◆ **Your assignment**:
Reproduce the text of the material below, changing each "руб" to "RUB" and leaving everything else as it stands; omit the pictures.

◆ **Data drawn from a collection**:
★ ★ ★ ★

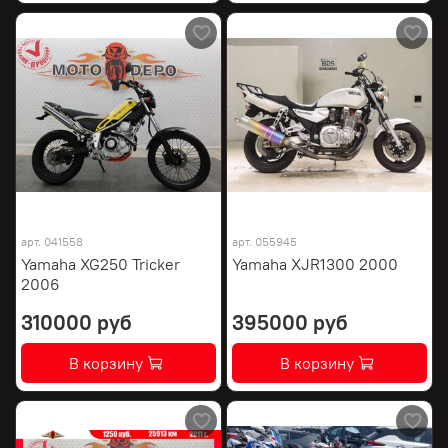
арт.
041558
арт.
055945
Yamaha XG250 Tricker
Yamaha XJR1300 2000
2006
310000 руб
395000 руб
В корзину
В корзину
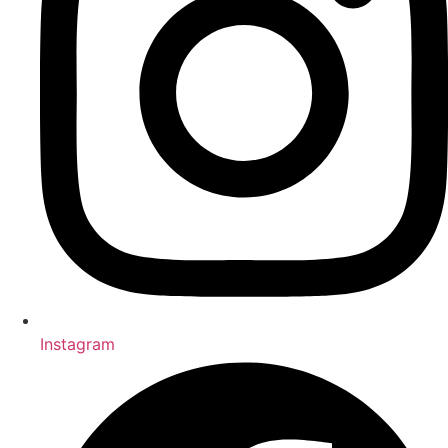
Instagram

★ ★ ★ ★

◆ **Your solution**:
арт.
041558
арт.
055945
Yamaha XG250 Tricker
Yamaha XJR1300 2000
2006
310000 RUB
395000 RUB
В корзину
В корзину
Instagram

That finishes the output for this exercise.